Like in Darth Maul: Death Sentence, we see the relationship of Maul and Opress as Maul taking the lead as the more experienced Sith, while Savage is the younger brother who just wants to destroy. However, in the beginning, during the barfight, it is Opress that lets one Rodian gangster go (without his blaster hand), and Maul questioning the move. Is this a mistake, or a sign that Opress is thinking a little big strategically, but then gets reined in by his brother, who then does the main strategy (and gets to decide who lives and who dies). Maul shows off his cunning in battle, using the Jedi’s compassion against them – swinging the woman he’s banking on into the line of a Jedi’s saber to stop the attack, and realizing that he can change the numbers in battle by loosing the wampas on the Jedi. He also stays his brother’s hand in battle, not allowing Opress to kill one of the Padawans unarmed in the attack on the Scourge lair.

The story by Henry Gilroy and Steven Melching is good but pretty straight-forward, though the art is pretty minimal – with a digest being 80 pages, we don’t get a lot of detail in the panels. The pencils by Vicenç Villagrasa (with inking by Vicente Ibañez and colors by Marlon Ilagan) have a mildly cartoony style, and though they use the character style from The Clone Wars animated series, there is a slightly different feel to them. Anakin’s hair just didn’t look right. The best art in the story I think is in some of Darth Maul’s flashbacks.
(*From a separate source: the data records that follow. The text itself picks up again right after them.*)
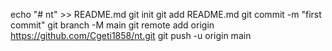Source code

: echo "# nt" >> README.md
git init
git add README.md
git commit -m "first commit"
git branch -M main
git remote add origin https://github.com/Cgeti1858/nt.git
git push -u origin main
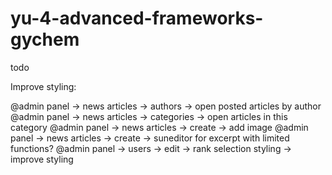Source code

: # yu-4-advanced-frameworks-gychem

todo 

Improve styling:

@admin panel -> news articles -> authors -> open posted articles by author
@admin panel -> news articles -> categories -> open articles in this category
@admin panel -> news articles -> create -> add image
@admin panel -> news articles -> create -> suneditor for excerpt with limited functions?
@admin panel -> users -> edit -> rank selection styling -> improve styling
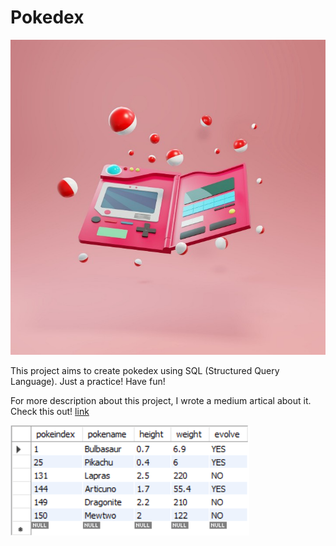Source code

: # Pokedex

![main](https://github.com/JeremyPai/Pokedex/blob/master/pokedex.jpeg)

This project aims to create pokedex using SQL (Structured Query Language). Just a practice! Have fun!

For more description about this project, I wrote a medium artical about it. Check this out! [link](https://medium.com/lifes-a-struggle/sql-%E7%B7%B4%E7%BF%92-cdd3b3eb4145)

![table](https://github.com/JeremyPai/Pokedex/blob/master/pokemon_go_table.png)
We get two different sets of flashbacks, one showing how Maul might have survived and gotten off of Naboo, and another showing how he arrived on Lotho Minor and became the creature we saw in Season 4 – the second flashback (with a dialogue over it between Anakin and Palpatine, giving the Chancellor a legitimate excuse to research the Sith openly) has some neat art as Maul survives and makes himself into a spider-walker. The arrival of the three Jedi at the estate has a good quality to it, with the saber lighting, but lacks detail to make it exceptional. I wonder with the volume of work that needed to be created for this digest format book, that they art team simply had to crank out the panels – sometimes Maul’s chest tattoos just seem to disappear. Compare this with the detailed cover by Dave Filoni, capturing a snarl on Maul’s face – perhaps with more disdain than rage.
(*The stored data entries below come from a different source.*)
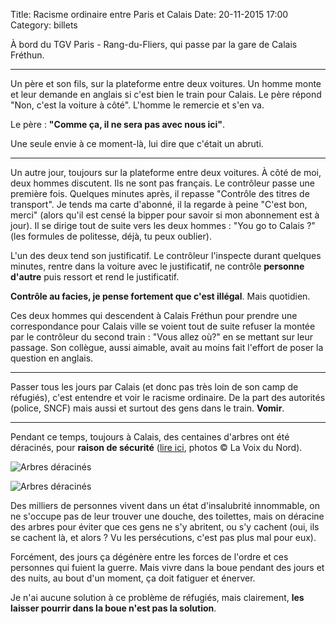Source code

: Title: Racisme ordinaire entre Paris et Calais
Date: 20-11-2015 17:00
Category: billets

À bord du TGV Paris - Rang-du-Fliers, qui passe par la gare de Calais Fréthun.

---

Un père et son fils, sur la plateforme entre deux voitures. Un homme monte et leur demande en anglais si c'est bien le train pour Calais. Le père répond "Non, c'est la voiture à côté". L'homme le remercie et s'en va.

Le père : **"Comme ça, il ne sera pas avec nous ici"**.

Une seule envie à ce moment-là, lui dire que c'était un abruti.

---

Un autre jour, toujours sur la plateforme entre deux voitures. À côté de moi, deux hommes discutent. Ils ne sont pas français. Le contrôleur passe une première fois. Quelques minutes après, il repasse "Contrôle des titres de transport". Je tends ma carte d'abonné, il la regarde à peine "C'est bon, merci" (alors qu'il est censé la bipper pour savoir si mon abonnement est à jour). Il se dirige tout de suite vers les deux hommes : "You go to Calais ?" (les formules de politesse, déjà, tu peux oublier).

L'un des deux tend son justificatif. Le contrôleur l'inspecte durant quelques minutes, rentre dans la voiture avec le justificatif, ne contrôle **personne d'autre** puis ressort et rend le justificatif.

**Contrôle au facies, je pense fortement que c'est illégal**. Mais quotidien.

Ces deux hommes qui descendent à Calais Fréthun pour prendre une correspondance pour Calais ville se voient tout de suite refuser la montée par le contrôleur du second train : "Vous allez où?" en se mettant sur leur passage. Son collègue, aussi aimable, avait au moins fait l'effort de poser la question en anglais.

---

Passer tous les jours par Calais (et donc pas très loin de son camp de réfugiés), c'est entendre et voir le racisme ordinaire. De la part des autorités (police, SNCF) mais aussi et surtout des gens dans le train. **Vomir**.

---

Pendant ce temps, toujours à Calais, des centaines d'arbres ont été déracinés, pour **raison de sécurité** ([lire ici](http://lavoixdunord.fr/region/tunnel-sous-la-manche-le-maire-de-coquelles-fait-stopper-ia33b48581n3109637), photos © La Voix du Nord).

![Arbres déracinés]({static}/images/racisme-ordinaire/vdn_arbres01.jpg#mid "Arbres déracinés")

![Arbres déracinés]({static}/images/racisme-ordinaire/vdn_arbres02.jpg#mid "Arbres déracinés")


Des milliers de personnes vivent dans un état d'insalubrité innommable, on ne s'occupe pas de leur trouver une douche, des toilettes, mais on déracine des arbres pour éviter que ces gens ne s'y abritent, ou s'y cachent (oui, ils se cachent là, et alors ? Vu les persécutions, c'est pas plus mal pour eux).

Forcément, des jours ça dégénère entre les forces de l'ordre et ces personnes qui fuient la guerre. Mais vivre dans la boue pendant des jours et des nuits, au bout d'un moment, ça doit fatiguer et énerver.

Je n'ai aucune solution à ce problème de réfugiés, mais clairement, **les laisser pourrir dans la boue n'est pas la solution**.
An entertaining story, but I think it could have been given a little more depth, (like how did killing everyone in the cantina at Yellowblade’s Landing reveal the location of the Scourge’s lair for them to use) and a bit more in the art department. Simple works when the style fits, but this didn’t quite fit the style – it just felt simple due to time constraints.